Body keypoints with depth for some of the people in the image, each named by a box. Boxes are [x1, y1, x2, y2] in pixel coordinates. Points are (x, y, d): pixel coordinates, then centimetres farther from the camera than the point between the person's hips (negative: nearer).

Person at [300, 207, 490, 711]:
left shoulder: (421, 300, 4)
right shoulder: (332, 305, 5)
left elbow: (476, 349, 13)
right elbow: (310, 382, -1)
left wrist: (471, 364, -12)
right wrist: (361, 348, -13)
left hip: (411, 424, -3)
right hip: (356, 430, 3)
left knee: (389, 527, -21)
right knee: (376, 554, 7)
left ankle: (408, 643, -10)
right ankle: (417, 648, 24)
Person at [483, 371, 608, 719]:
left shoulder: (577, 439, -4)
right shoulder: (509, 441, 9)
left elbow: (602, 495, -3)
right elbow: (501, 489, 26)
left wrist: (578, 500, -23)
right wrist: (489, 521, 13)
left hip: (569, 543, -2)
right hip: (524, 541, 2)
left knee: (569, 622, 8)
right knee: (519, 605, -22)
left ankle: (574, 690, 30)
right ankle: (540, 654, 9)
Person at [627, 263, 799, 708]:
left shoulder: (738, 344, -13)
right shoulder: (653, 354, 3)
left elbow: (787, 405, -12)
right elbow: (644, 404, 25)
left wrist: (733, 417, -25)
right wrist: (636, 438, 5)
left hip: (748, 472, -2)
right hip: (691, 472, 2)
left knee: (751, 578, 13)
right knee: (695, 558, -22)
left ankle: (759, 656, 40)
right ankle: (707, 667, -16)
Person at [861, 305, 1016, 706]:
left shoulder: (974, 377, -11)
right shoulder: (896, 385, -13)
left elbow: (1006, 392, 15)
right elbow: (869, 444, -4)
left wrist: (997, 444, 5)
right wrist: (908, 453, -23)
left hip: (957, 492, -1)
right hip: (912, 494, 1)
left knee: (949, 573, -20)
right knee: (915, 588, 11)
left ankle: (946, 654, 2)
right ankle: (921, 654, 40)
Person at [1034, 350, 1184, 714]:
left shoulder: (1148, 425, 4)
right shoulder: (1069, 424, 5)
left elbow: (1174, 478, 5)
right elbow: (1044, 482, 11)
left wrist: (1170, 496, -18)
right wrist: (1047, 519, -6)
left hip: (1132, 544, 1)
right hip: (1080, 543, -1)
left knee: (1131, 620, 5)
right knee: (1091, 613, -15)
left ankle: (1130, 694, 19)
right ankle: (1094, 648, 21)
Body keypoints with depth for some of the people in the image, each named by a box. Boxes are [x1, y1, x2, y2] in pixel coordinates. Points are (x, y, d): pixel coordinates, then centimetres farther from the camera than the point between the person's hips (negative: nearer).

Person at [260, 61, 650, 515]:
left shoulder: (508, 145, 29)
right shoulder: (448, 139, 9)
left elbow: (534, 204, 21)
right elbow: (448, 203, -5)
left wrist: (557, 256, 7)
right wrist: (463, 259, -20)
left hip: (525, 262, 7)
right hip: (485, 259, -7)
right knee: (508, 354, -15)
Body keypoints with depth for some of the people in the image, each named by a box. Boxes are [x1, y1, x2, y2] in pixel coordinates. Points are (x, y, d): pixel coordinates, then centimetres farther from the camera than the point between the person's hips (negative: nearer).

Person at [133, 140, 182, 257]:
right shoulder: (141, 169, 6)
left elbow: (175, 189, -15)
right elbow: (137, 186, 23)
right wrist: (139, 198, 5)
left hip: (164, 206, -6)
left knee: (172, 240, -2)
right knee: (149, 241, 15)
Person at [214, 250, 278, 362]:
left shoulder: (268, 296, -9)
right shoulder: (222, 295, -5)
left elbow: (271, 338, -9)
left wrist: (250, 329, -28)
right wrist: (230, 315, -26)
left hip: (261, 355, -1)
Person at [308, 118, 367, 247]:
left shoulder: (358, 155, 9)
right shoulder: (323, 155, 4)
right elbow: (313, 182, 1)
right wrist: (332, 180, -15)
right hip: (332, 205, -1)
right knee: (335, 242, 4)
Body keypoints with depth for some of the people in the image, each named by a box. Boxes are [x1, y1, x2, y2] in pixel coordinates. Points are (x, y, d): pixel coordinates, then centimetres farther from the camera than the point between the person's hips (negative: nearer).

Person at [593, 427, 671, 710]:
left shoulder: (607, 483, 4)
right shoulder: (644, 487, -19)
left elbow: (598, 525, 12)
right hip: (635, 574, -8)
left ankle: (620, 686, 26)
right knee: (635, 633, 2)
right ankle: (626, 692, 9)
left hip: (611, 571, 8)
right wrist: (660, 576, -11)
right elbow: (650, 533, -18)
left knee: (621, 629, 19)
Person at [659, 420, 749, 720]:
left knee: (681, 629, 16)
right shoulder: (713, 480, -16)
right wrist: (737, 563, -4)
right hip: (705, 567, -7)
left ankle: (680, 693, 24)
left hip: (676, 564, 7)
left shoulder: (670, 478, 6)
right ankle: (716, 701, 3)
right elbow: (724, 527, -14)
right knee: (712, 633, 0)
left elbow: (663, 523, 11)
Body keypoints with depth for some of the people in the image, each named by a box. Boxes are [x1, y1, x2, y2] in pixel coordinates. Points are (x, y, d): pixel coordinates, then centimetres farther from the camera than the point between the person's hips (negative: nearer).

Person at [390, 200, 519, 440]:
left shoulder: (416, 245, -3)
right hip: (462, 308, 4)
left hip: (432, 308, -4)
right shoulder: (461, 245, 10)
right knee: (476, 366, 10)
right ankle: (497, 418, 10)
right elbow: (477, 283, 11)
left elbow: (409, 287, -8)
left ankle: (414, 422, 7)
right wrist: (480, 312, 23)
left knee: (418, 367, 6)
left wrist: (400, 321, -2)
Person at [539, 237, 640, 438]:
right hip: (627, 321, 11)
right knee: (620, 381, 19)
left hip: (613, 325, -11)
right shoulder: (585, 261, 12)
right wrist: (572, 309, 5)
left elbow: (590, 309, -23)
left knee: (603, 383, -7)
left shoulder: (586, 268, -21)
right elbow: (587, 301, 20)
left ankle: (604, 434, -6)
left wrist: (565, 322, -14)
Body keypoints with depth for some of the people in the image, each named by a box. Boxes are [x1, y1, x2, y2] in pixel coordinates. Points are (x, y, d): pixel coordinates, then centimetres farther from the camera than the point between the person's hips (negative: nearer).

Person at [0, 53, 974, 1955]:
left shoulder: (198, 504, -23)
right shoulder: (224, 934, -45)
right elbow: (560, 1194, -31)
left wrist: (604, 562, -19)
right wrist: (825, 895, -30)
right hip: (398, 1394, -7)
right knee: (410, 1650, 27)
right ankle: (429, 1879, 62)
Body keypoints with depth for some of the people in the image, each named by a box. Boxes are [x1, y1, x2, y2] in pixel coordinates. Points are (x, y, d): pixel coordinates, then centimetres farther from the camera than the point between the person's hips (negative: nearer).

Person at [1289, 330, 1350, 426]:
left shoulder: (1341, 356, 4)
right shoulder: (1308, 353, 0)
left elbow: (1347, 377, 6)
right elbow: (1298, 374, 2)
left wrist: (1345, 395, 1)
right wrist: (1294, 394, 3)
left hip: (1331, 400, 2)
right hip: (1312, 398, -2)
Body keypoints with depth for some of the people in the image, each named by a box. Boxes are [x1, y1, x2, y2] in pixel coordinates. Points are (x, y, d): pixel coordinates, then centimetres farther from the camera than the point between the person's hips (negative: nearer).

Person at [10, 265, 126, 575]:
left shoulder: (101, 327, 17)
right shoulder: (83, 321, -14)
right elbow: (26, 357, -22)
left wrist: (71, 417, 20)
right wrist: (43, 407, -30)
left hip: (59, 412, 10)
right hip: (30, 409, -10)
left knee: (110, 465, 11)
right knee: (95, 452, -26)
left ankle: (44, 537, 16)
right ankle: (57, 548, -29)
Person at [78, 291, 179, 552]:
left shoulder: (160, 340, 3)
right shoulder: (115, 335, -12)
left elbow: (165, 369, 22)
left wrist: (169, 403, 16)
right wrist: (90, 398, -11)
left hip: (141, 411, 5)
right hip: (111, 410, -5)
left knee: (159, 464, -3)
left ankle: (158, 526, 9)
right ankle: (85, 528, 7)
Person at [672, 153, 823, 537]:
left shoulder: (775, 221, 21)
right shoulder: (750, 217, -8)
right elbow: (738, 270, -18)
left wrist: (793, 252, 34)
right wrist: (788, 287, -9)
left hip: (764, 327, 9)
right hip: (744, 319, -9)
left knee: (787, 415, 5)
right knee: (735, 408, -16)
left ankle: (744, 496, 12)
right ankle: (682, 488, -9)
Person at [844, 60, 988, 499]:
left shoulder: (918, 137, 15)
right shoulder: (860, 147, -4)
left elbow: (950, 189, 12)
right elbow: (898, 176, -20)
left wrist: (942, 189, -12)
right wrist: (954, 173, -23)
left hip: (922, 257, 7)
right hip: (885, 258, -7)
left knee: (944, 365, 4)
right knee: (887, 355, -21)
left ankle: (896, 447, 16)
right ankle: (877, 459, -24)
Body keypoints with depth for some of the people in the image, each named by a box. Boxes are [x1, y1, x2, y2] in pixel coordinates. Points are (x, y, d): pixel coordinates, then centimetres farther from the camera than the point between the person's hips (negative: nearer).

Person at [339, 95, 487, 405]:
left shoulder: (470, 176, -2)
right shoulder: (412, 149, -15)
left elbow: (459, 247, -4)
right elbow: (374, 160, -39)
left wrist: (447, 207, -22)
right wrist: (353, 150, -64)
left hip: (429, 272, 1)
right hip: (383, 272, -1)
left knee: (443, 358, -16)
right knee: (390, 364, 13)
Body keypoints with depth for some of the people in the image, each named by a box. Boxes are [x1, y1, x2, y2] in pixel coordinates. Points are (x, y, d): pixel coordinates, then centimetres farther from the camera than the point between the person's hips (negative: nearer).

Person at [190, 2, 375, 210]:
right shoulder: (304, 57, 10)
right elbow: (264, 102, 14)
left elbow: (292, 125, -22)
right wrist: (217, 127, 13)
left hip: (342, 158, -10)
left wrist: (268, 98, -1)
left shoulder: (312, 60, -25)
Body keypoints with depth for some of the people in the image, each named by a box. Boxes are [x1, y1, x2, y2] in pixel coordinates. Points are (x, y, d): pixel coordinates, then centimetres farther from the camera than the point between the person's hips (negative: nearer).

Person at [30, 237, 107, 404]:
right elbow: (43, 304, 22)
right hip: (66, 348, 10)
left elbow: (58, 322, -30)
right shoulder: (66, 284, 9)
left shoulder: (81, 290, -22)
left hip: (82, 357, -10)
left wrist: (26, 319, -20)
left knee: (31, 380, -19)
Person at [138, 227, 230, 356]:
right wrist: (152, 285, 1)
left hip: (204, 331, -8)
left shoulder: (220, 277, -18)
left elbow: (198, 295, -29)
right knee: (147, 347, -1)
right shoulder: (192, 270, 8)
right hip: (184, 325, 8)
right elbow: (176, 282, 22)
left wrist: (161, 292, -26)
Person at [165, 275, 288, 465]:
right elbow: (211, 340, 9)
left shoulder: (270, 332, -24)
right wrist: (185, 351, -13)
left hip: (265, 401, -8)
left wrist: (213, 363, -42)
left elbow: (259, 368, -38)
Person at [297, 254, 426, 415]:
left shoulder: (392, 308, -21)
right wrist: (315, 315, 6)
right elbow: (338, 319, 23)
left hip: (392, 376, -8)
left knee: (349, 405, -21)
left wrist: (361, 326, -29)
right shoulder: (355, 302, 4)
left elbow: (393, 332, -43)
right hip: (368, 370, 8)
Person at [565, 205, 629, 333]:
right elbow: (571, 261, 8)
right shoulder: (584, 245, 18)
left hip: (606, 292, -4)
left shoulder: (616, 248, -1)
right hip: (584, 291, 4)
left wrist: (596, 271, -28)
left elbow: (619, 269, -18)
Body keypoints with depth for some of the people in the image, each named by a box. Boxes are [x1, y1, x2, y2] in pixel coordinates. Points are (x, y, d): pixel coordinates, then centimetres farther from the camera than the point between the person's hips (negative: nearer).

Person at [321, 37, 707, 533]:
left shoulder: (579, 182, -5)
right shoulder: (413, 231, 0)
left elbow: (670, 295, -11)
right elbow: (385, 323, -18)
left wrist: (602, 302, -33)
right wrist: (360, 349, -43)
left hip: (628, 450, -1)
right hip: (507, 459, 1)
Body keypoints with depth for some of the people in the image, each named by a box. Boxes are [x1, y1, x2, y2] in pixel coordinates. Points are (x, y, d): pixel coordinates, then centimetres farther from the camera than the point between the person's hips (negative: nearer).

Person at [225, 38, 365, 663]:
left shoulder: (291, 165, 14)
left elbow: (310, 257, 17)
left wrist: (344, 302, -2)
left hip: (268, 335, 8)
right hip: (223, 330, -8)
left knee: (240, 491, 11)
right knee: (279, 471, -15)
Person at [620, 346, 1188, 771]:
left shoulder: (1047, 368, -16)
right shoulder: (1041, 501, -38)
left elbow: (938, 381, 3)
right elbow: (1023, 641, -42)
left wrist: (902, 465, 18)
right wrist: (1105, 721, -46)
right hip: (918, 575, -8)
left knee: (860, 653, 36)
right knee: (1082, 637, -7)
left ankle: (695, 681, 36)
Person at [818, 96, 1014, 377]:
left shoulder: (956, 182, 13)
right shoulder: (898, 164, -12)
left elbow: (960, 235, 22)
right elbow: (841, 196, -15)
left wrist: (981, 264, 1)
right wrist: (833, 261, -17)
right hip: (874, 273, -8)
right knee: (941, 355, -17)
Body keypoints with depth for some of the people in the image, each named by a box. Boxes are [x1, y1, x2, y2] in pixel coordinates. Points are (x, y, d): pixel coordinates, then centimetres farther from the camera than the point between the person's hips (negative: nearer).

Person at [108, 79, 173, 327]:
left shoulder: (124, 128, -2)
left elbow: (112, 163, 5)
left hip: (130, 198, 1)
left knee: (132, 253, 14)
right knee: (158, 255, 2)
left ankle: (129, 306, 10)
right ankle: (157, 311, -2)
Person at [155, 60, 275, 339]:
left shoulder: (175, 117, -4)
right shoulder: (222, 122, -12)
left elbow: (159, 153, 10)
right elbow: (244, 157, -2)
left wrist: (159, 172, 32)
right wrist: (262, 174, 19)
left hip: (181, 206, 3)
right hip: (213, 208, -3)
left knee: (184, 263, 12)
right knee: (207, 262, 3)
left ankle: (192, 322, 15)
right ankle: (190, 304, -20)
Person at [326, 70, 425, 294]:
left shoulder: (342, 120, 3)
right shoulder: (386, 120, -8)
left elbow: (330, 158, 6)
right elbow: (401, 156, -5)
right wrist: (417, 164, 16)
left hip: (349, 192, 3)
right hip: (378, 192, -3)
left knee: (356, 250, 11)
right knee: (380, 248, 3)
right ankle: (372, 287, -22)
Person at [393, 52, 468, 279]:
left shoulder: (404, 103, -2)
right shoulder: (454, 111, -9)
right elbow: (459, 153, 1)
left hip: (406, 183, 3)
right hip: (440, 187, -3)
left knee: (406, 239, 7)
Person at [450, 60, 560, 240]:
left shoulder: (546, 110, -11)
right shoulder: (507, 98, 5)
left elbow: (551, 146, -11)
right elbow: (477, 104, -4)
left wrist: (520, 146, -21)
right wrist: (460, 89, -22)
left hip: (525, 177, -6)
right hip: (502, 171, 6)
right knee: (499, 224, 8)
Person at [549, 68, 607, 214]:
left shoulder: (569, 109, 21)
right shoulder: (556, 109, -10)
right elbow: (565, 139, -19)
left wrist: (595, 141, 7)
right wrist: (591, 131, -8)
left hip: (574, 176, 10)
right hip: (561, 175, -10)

○ ○ ○ ○

Reproduce the records from their first line through the line containing "right ankle: (1094, 648, 21)", substituting "hand" for every "wrist" and leaving everything else as it stands.

Body keypoints with depth for some of the people in the image, each named by a box. Boxes are [x1, y1, x2, y2] in pixel coordinates. Points are (x, y, d): pixel coordinates, then centimetres farther from the camera than the point between the person's hips (negative: nearer).

Person at [300, 207, 490, 711]:
left shoulder: (421, 300, 4)
right shoulder: (332, 305, 5)
left elbow: (476, 349, 13)
right elbow: (310, 382, -1)
left hand: (471, 364, -12)
right hand: (361, 348, -13)
left hip: (411, 424, -3)
right hip: (356, 430, 3)
left knee: (389, 527, -21)
right knee: (376, 554, 7)
left ankle: (408, 643, -10)
right ankle: (417, 648, 24)
Person at [483, 371, 608, 719]:
left shoulder: (577, 439, -4)
right shoulder: (509, 441, 9)
left elbow: (602, 495, -3)
right elbow: (501, 489, 26)
left hand: (578, 500, -23)
right hand: (489, 521, 13)
left hip: (569, 543, -2)
right hip: (524, 541, 2)
left knee: (569, 622, 8)
right knee: (519, 605, -22)
left ankle: (574, 690, 30)
right ankle: (540, 654, 9)
Person at [627, 263, 799, 708]:
left shoulder: (738, 344, -13)
right shoulder: (653, 354, 3)
left elbow: (787, 405, -12)
right elbow: (644, 404, 25)
left hand: (733, 417, -25)
right hand: (636, 438, 5)
left hip: (748, 472, -2)
right hip: (691, 472, 2)
left knee: (751, 578, 13)
right knee: (695, 558, -22)
left ankle: (759, 656, 40)
right ankle: (707, 667, -16)
Person at [861, 305, 1016, 706]:
left shoulder: (974, 377, -11)
right shoulder: (896, 385, -13)
left elbow: (1006, 392, 15)
right elbow: (869, 444, -4)
left hand: (997, 444, 5)
right hand: (908, 453, -23)
left hip: (957, 492, -1)
right hip: (912, 494, 1)
left knee: (949, 573, -20)
right knee: (915, 588, 11)
left ankle: (946, 654, 2)
right ankle: (921, 654, 40)
Person at [1034, 350, 1184, 714]:
left shoulder: (1148, 425, 4)
right shoulder: (1069, 424, 5)
left elbow: (1174, 478, 5)
right elbow: (1044, 482, 11)
left hand: (1170, 496, -18)
right hand: (1047, 519, -6)
left hip: (1132, 544, 1)
right hip: (1080, 543, -1)
left knee: (1131, 620, 5)
right knee: (1091, 613, -15)
left ankle: (1130, 694, 19)
right ankle: (1094, 648, 21)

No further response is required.